Quello che faccio nella community di Raise your Skills, un gruppo Facebook pensato per studenti e giovani appassionati del marketing e della comunicazione, dove condividiamo post che trattano di casi studio, pratiche e metodologie inerenti al tema, utili per avvicinare i neofiti al mondo del lavoro. Usando i meme come componente visuale dei messaggi, è più facile entrare in sintonia con chi fruisce i contenuti, colpendolo prima con “la parte divertente del meme” e poi con il messaggio “contestualizzante”, che introduce al tema con forte impatto ed estrema rapidità.

 

 

Un esempio più autorevole può essere quello che viene svolto dai membri di Will Italia nella loro attività di giornalismo digitale, sempre con la stessa logica: il meme carpisce l’attenzione ed introduce al tema, che poi verrà sviluppato altrove (descrizione del post, articolo etc…).

 

 

Questi sono alcuni esempi di una pratica, il Meme Learning, che sta prendendo lentamente piede anche al di fuori del contesto digitale, come in alcuni insegnamenti universitari e non solo. Scommetto che se ci pensi bene, anche voi che leggete sarete incappata, almeno una volta, in un abbozzo di Meme Learning.

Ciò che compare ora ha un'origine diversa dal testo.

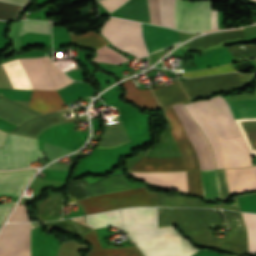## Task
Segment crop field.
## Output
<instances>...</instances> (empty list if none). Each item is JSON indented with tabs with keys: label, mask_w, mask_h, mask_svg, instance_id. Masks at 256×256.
I'll return each instance as SVG.
<instances>
[{
	"label": "crop field",
	"mask_w": 256,
	"mask_h": 256,
	"mask_svg": "<svg viewBox=\"0 0 256 256\" xmlns=\"http://www.w3.org/2000/svg\"><path fill=\"white\" fill-rule=\"evenodd\" d=\"M121 214L123 230L144 256H190L198 250L173 226L157 228V208H127Z\"/></svg>",
	"instance_id": "1"
},
{
	"label": "crop field",
	"mask_w": 256,
	"mask_h": 256,
	"mask_svg": "<svg viewBox=\"0 0 256 256\" xmlns=\"http://www.w3.org/2000/svg\"><path fill=\"white\" fill-rule=\"evenodd\" d=\"M174 224L197 243L222 249V239H212L209 227L226 225L218 210L158 208V227Z\"/></svg>",
	"instance_id": "2"
},
{
	"label": "crop field",
	"mask_w": 256,
	"mask_h": 256,
	"mask_svg": "<svg viewBox=\"0 0 256 256\" xmlns=\"http://www.w3.org/2000/svg\"><path fill=\"white\" fill-rule=\"evenodd\" d=\"M170 132L182 157L147 158L143 157L130 171H190L200 170L197 154L188 140L184 129L172 107L162 109Z\"/></svg>",
	"instance_id": "3"
},
{
	"label": "crop field",
	"mask_w": 256,
	"mask_h": 256,
	"mask_svg": "<svg viewBox=\"0 0 256 256\" xmlns=\"http://www.w3.org/2000/svg\"><path fill=\"white\" fill-rule=\"evenodd\" d=\"M225 168L252 165V160L241 136L219 141ZM230 194L256 189V165L225 169Z\"/></svg>",
	"instance_id": "4"
},
{
	"label": "crop field",
	"mask_w": 256,
	"mask_h": 256,
	"mask_svg": "<svg viewBox=\"0 0 256 256\" xmlns=\"http://www.w3.org/2000/svg\"><path fill=\"white\" fill-rule=\"evenodd\" d=\"M85 214L128 206H157L156 192L145 186L122 190L77 201Z\"/></svg>",
	"instance_id": "5"
},
{
	"label": "crop field",
	"mask_w": 256,
	"mask_h": 256,
	"mask_svg": "<svg viewBox=\"0 0 256 256\" xmlns=\"http://www.w3.org/2000/svg\"><path fill=\"white\" fill-rule=\"evenodd\" d=\"M193 106L211 127L217 140L241 135L223 96L193 103Z\"/></svg>",
	"instance_id": "6"
},
{
	"label": "crop field",
	"mask_w": 256,
	"mask_h": 256,
	"mask_svg": "<svg viewBox=\"0 0 256 256\" xmlns=\"http://www.w3.org/2000/svg\"><path fill=\"white\" fill-rule=\"evenodd\" d=\"M121 22V19L109 18L101 31L102 35L116 47ZM118 48L134 54L137 58L147 55L141 38L140 23L123 20Z\"/></svg>",
	"instance_id": "7"
},
{
	"label": "crop field",
	"mask_w": 256,
	"mask_h": 256,
	"mask_svg": "<svg viewBox=\"0 0 256 256\" xmlns=\"http://www.w3.org/2000/svg\"><path fill=\"white\" fill-rule=\"evenodd\" d=\"M42 158L35 138L9 134L4 148H0V168L26 166Z\"/></svg>",
	"instance_id": "8"
},
{
	"label": "crop field",
	"mask_w": 256,
	"mask_h": 256,
	"mask_svg": "<svg viewBox=\"0 0 256 256\" xmlns=\"http://www.w3.org/2000/svg\"><path fill=\"white\" fill-rule=\"evenodd\" d=\"M34 89H59L72 82L49 58L21 59Z\"/></svg>",
	"instance_id": "9"
},
{
	"label": "crop field",
	"mask_w": 256,
	"mask_h": 256,
	"mask_svg": "<svg viewBox=\"0 0 256 256\" xmlns=\"http://www.w3.org/2000/svg\"><path fill=\"white\" fill-rule=\"evenodd\" d=\"M253 75V74H252ZM251 74L229 73L180 81L189 98L209 92L238 87L248 81Z\"/></svg>",
	"instance_id": "10"
},
{
	"label": "crop field",
	"mask_w": 256,
	"mask_h": 256,
	"mask_svg": "<svg viewBox=\"0 0 256 256\" xmlns=\"http://www.w3.org/2000/svg\"><path fill=\"white\" fill-rule=\"evenodd\" d=\"M172 107L176 111L188 138L197 151L201 170L215 169L209 144L202 131L187 114L182 104Z\"/></svg>",
	"instance_id": "11"
},
{
	"label": "crop field",
	"mask_w": 256,
	"mask_h": 256,
	"mask_svg": "<svg viewBox=\"0 0 256 256\" xmlns=\"http://www.w3.org/2000/svg\"><path fill=\"white\" fill-rule=\"evenodd\" d=\"M36 170L0 172V195L19 196ZM13 204H0V226Z\"/></svg>",
	"instance_id": "12"
},
{
	"label": "crop field",
	"mask_w": 256,
	"mask_h": 256,
	"mask_svg": "<svg viewBox=\"0 0 256 256\" xmlns=\"http://www.w3.org/2000/svg\"><path fill=\"white\" fill-rule=\"evenodd\" d=\"M229 224L228 234L224 238V250L248 253L245 224L240 213L223 211Z\"/></svg>",
	"instance_id": "13"
},
{
	"label": "crop field",
	"mask_w": 256,
	"mask_h": 256,
	"mask_svg": "<svg viewBox=\"0 0 256 256\" xmlns=\"http://www.w3.org/2000/svg\"><path fill=\"white\" fill-rule=\"evenodd\" d=\"M211 1L186 2L184 6L185 31L210 30Z\"/></svg>",
	"instance_id": "14"
},
{
	"label": "crop field",
	"mask_w": 256,
	"mask_h": 256,
	"mask_svg": "<svg viewBox=\"0 0 256 256\" xmlns=\"http://www.w3.org/2000/svg\"><path fill=\"white\" fill-rule=\"evenodd\" d=\"M172 31L171 29L142 23V33ZM148 53L174 46L181 42L178 32H160L143 34Z\"/></svg>",
	"instance_id": "15"
},
{
	"label": "crop field",
	"mask_w": 256,
	"mask_h": 256,
	"mask_svg": "<svg viewBox=\"0 0 256 256\" xmlns=\"http://www.w3.org/2000/svg\"><path fill=\"white\" fill-rule=\"evenodd\" d=\"M131 173L150 183L187 192L186 172Z\"/></svg>",
	"instance_id": "16"
},
{
	"label": "crop field",
	"mask_w": 256,
	"mask_h": 256,
	"mask_svg": "<svg viewBox=\"0 0 256 256\" xmlns=\"http://www.w3.org/2000/svg\"><path fill=\"white\" fill-rule=\"evenodd\" d=\"M63 101L56 90L38 91L33 90L29 102V108L44 114L52 111L62 110Z\"/></svg>",
	"instance_id": "17"
},
{
	"label": "crop field",
	"mask_w": 256,
	"mask_h": 256,
	"mask_svg": "<svg viewBox=\"0 0 256 256\" xmlns=\"http://www.w3.org/2000/svg\"><path fill=\"white\" fill-rule=\"evenodd\" d=\"M80 238L89 242L92 246V250L87 256H142L135 246L125 248H102L94 230L80 236Z\"/></svg>",
	"instance_id": "18"
},
{
	"label": "crop field",
	"mask_w": 256,
	"mask_h": 256,
	"mask_svg": "<svg viewBox=\"0 0 256 256\" xmlns=\"http://www.w3.org/2000/svg\"><path fill=\"white\" fill-rule=\"evenodd\" d=\"M173 4L174 0H148L151 23L174 28Z\"/></svg>",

Ricapitolando, abbiamo compreso quanto i meme, come mezzo di trasmissione di informazioni, abbia preso piede. Riconoscere, quindi, le potenzialità di queste nuove vie di comunicare la conoscenza e impiegarle non è solo utile, ma fondamentale. Perché? 

Perché se si vuole continuare a trasmettere la conoscenza e i valori ad esso legati, di qualsiasi tipo essi siano, bisogna saper comunicare: e per saper comunicare, bisogna conoscere la “lingua del tempo”. 

Beh, gente. Siate coscienti che questo è anche il tempo dei meme.